Emmanuel Chabrier: Espana
The colourful sounds of the great nation - Spain. Feel the joy, the spices and the national pride.
Ralph Vaughan Williams: Fantasia on Greensleeves
A world long forgotten - a fairytale of magic and adventure.
Aram Khachaturian: Saber dance
The exuberance of youth and the maddening display of energy. Based on an Armenian folk tune this piece has become a signature piece of 20th-century classical music.
Samuel Barber: Adagio
Get ready for tears! This is a deeply emotional composition that will touch your very soul.
Edward Elgar: Nimrod from Enigma Variations
This is a story of rebirth and a fight against adversities - never give up and you can achieve anything!
Leonard Bernstein: Candide overture
One of the most popular pieces of classical music - full of happiness and fun.
Beethoven: 5th Symphony – 4th Movement (Allegro)
While the first movement of Beethoven’s Fifth Symphony is among the most well-known pieces of classical music, the fourth movement is full of life, joy and vigour.
Holst: The Planets – 1st Movement - Mars, the Bringer of War
It’s very loud and brash, and a lot of fun to play.
Mahler: 4th Symphony, 4th Movement (Sehr Behaglich)
The poem used in this piece, Das Himmlische Leben, presents a child’s view of heaven, and ends Mahler’s symphony off in a somewhat melancholic and contemplative tone.
Mussorgsky: Pictures at an Exhibition – The Great Gate of Kiev
This piece, written as a musical counterpoint to architectural plans for a proposed monument in the city of Kiev, perfectly captures the enormous scale of the design.
Puccini: Manon Lescaut – Intermezzo from Act 3
A hauntingly beautiful piece, it perfectly foreshadows the tragic ending of the opera.
Respighi: The Pines of Rome – 4th Movement - On the Appian Way
Again, it’s very loud, and I recommend watching this segment from the animated film Fantasia 2000.
Sibelius: Symphony No. 2 – 4th Movement (Finale)
This symphony is a marathon for the orchestra, and by the time you are done playing it, you feel like you have lost 5 kilograms!

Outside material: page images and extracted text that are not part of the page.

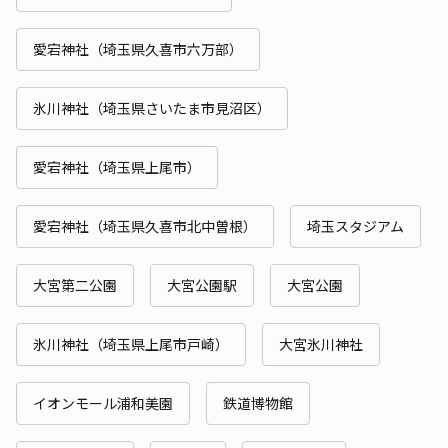
愛宕神社（埼玉県久喜市六万部）
氷川神社（埼玉県さいたま市見沼区）
愛宕神社（埼玉県上尾市）
愛宕神社（埼玉県久喜市北中曽根）
埼玉スタジアム
大宮第二公園
大宮公園駅
大宮公園
氷川神社（埼玉県上尾市戸崎）
大宮氷川神社
イオンモール浦和美園
鉄道博物館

Smetana: Ma Vlast – Moldau/Vlatava
This tone poem, depicting the Moldau River (or Vltava in Czech) as it passes through the Czech Republic, is immensely enjoyable, and relatively accessible.

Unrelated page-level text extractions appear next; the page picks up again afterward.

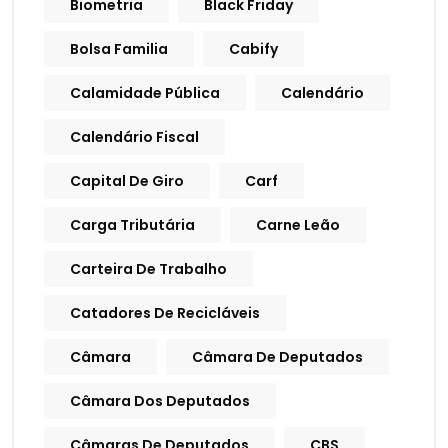
Biometria
Black Friday
Bolsa Familia
Cabify
Calamidade Pública
Calendário
Calendário Fiscal
Capital De Giro
Carf
Carga Tributária
Carne Leão
Carteira De Trabalho
Catadores De Recicláveis
Câmara
Câmara De Deputados
Câmara Dos Deputados
Câmaras De Deputados
CBS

Stravinsky: Firebird Suite – Final Hymn
In stark contrast to the rest of the Firebird Suite, most of which is very dark in tone, the Final Hymn is triumphant and jubilant.
Shostakovich: Symphony No. 5 – 4th Movement (Allegro Non Troppo)
Shostakovich’s 5th Symphony, an incredibly significant work in the history of 20th Century Music, starts with an almost barbaric beginning, but ends with an uplifting and powerful ending, symbolising the inevitable triumph of good over evil.